*Task to complete*.
Go over the lines below, and when one contains the word "potted", copy it.

*Records supplied*.
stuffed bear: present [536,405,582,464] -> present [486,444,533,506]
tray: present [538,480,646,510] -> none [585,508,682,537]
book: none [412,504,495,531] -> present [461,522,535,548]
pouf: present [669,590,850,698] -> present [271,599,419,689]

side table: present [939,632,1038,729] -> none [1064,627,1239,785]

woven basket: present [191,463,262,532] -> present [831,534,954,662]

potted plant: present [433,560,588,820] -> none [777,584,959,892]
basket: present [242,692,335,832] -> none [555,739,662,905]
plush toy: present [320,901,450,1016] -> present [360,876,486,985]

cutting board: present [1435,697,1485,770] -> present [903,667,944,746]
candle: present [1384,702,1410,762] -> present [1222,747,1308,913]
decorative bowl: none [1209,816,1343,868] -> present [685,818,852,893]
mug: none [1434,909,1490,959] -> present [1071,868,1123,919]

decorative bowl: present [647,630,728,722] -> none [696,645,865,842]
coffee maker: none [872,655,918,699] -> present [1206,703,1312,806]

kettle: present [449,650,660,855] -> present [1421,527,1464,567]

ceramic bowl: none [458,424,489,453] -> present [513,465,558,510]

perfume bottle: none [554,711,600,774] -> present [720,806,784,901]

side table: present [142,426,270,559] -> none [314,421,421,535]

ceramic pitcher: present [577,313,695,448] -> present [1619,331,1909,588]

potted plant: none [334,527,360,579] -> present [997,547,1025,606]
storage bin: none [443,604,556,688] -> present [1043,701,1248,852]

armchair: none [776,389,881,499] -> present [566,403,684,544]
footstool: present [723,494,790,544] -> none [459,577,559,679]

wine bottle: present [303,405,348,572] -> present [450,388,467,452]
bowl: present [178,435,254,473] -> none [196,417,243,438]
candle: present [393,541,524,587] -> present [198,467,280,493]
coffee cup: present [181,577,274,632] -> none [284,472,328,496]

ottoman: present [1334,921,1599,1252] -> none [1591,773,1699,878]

*Answer box*.
potted plant: present [433,560,588,820] -> none [777,584,959,892]
potted plant: none [334,527,360,579] -> present [997,547,1025,606]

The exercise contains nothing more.